Luci e ombre vengono   valutate a caldo dalla deputata veneta Paola Goisis. Bossiana di ferro, più volte aspramente critica con il segretario, Goisis riconosce a Maroni dei meriti. Ma non gli risparmia l’accusa di «incoerenza e di linea oscillante che ora rischiano di  mettere la Lega in difficoltà sul terroitorio».

Ma come proprio voi bossiani eravate accussati di filobesconismo e ora criticate Maroni perché si allea lui con il Cav? «Il punto è che  Maroni non poteva non fare questo accordo per una ragione politica e cioè la Lombardia. La questione era in questi termini: ora o mai più.  Però dopo aver mandato a casa a Bossi anche con l’accusa che con Berlusocni ci avrebbe portato alla rovina e dopo aver detto e scritto  che con il Cavaliere la Lega non ha ottenuto niente, ecco, ora mi chiedo come farà dirigerire alla base il fatto che invece si rialeeràa con lui? Io sono sempre stata dell’opinione che l’accordo si sarebbe fatto perché la Lombardia è una posta troppo alta, ma, ripeto, ora come farà passare  tra i militanti, gli elettori queste oscillazioni?
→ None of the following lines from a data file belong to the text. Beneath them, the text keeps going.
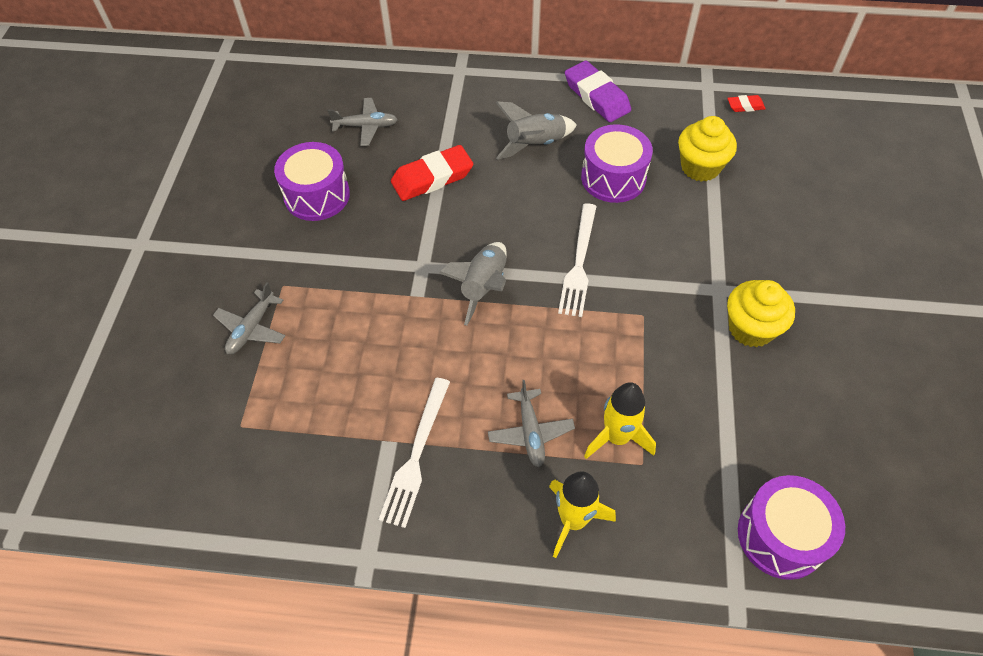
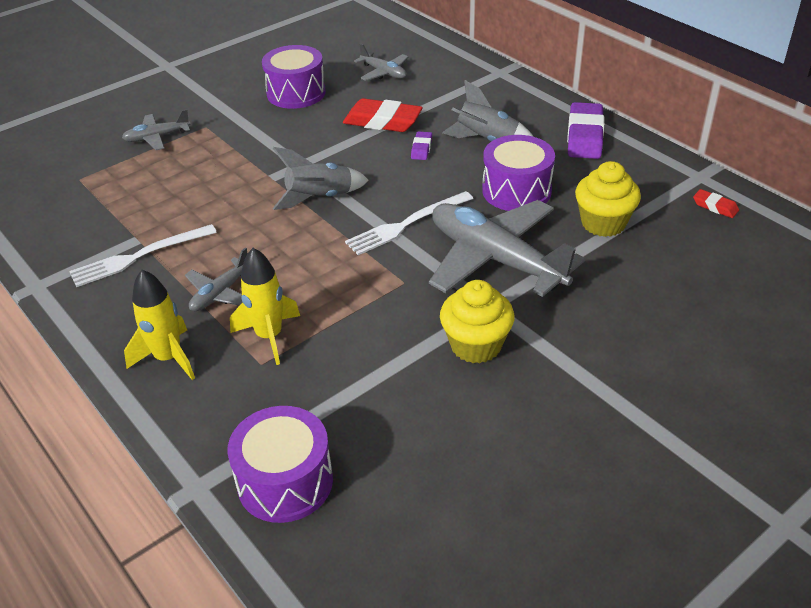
camera: 45 degrees right, 15 degrees down
none -> purple eraser [411,131,432,160]
none -> grey plane [429,200,585,297]

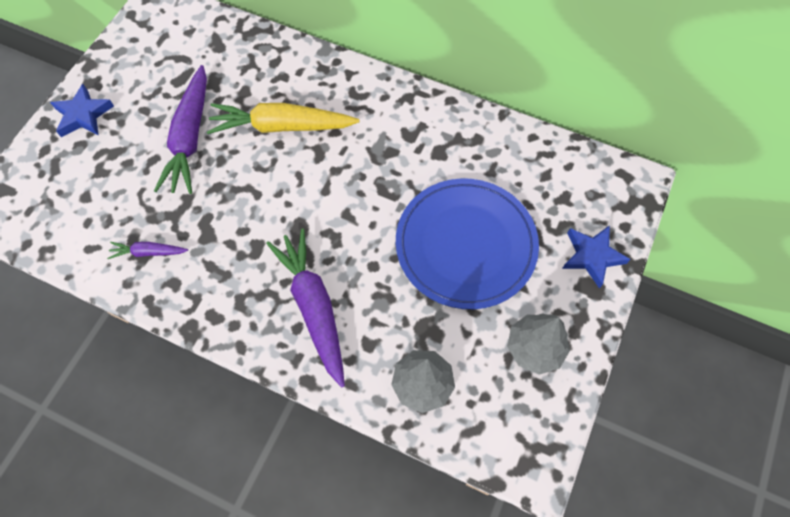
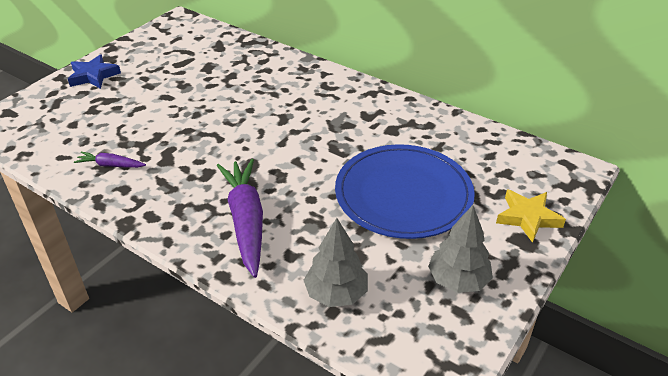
camera: 10 degrees right, 25 degrees down
purple carrot [154,65,207,194] -> none
yellow carrot [207,103,359,134] -> none
blue star [562,225,631,288] -> yellow star [496,190,566,243]

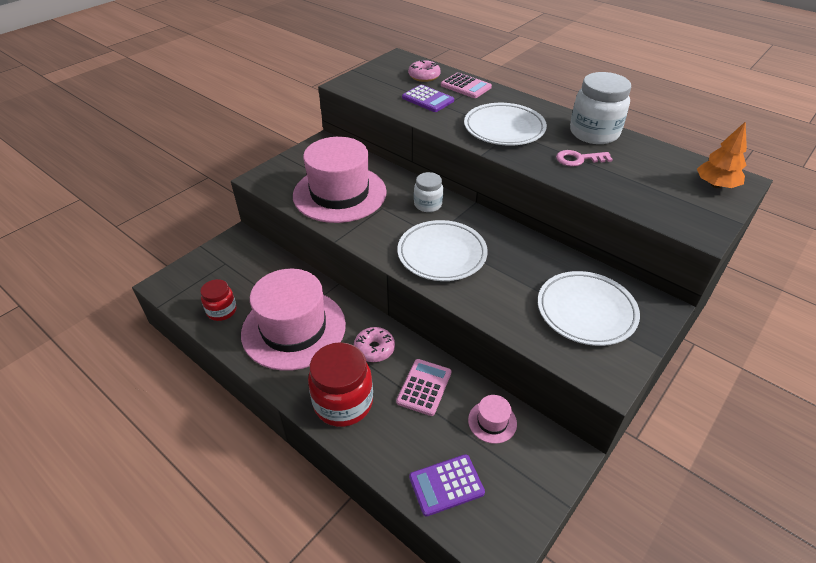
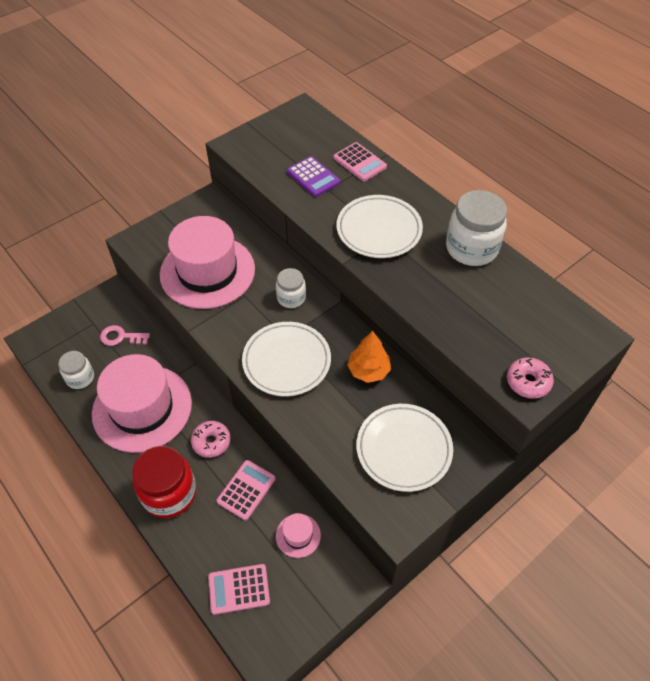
camera: 10 degrees right, 10 degrees up
red jar [200,279,237,321] -> white jar [58,351,94,389]
pink donut [408,59,441,82] -> pink donut moved to [507,357,554,399]
purple calculator [409,454,485,517] -> pink calculator [208,564,270,615]
pink key [556,150,613,167] -> pink key moved to [100,325,150,346]
orange tree [697,121,747,188] -> orange tree moved to [347,331,391,383]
Cosa dirà che si sono ricreduti sulla via di Damasco?». Azzarda Goisis: « Il rischio è che  la base digerisca di più  una sconfitta con una corsa solitaria...Ma ripeto: la Lombardia è la Lombardia ed  una grande  conquista il fatto che il Veneto non sia è stato sacrificato sull’altare della Lombardia».

Se Goisis è critica ma prende atto della ragion politica dell’accordo, tra altri bossiani sta ora montando il malumore. A sparare ad alzo zero è  il deputato ligure Giacomo Chiappori, che ha già annunciato la decisione di non candidarsi più in parlamento. Mentre non è ancora data per sicura la ricandidatura dello stesso Umberto Bossi, girano sospetti che i bossiani vengano sì candidati ma non tra i garantiti ai primi posti. Chiappori prima ancora che vengano decise le liste ha già fatto sapere che lui se ne resterà a fare il sindaco di Diano marina. E attacca: «Hanno impiccato Umberto per l’asse con Berlusconi, e ora lo fanno loro? Dove è la coerenza? La Lega doveva misurarsi da sola come fece alle elezioni all’epoca del governo Dini (quello del cosiddetto ribaltone del ‘95), quando prendemmo ben 56 parlamentari. E invece hanno usato  l’attacco a Bossi solo per prendersi la Lega». L’accusa di «incoerenza»  è stata fatta anche dall’ex capogruppo  bossiano alla Camera Marco Reguzzoni su «Il Corriere della sera». Le urne diranno se Maroni e la sua Lega vinceranno ora la sfida più grande.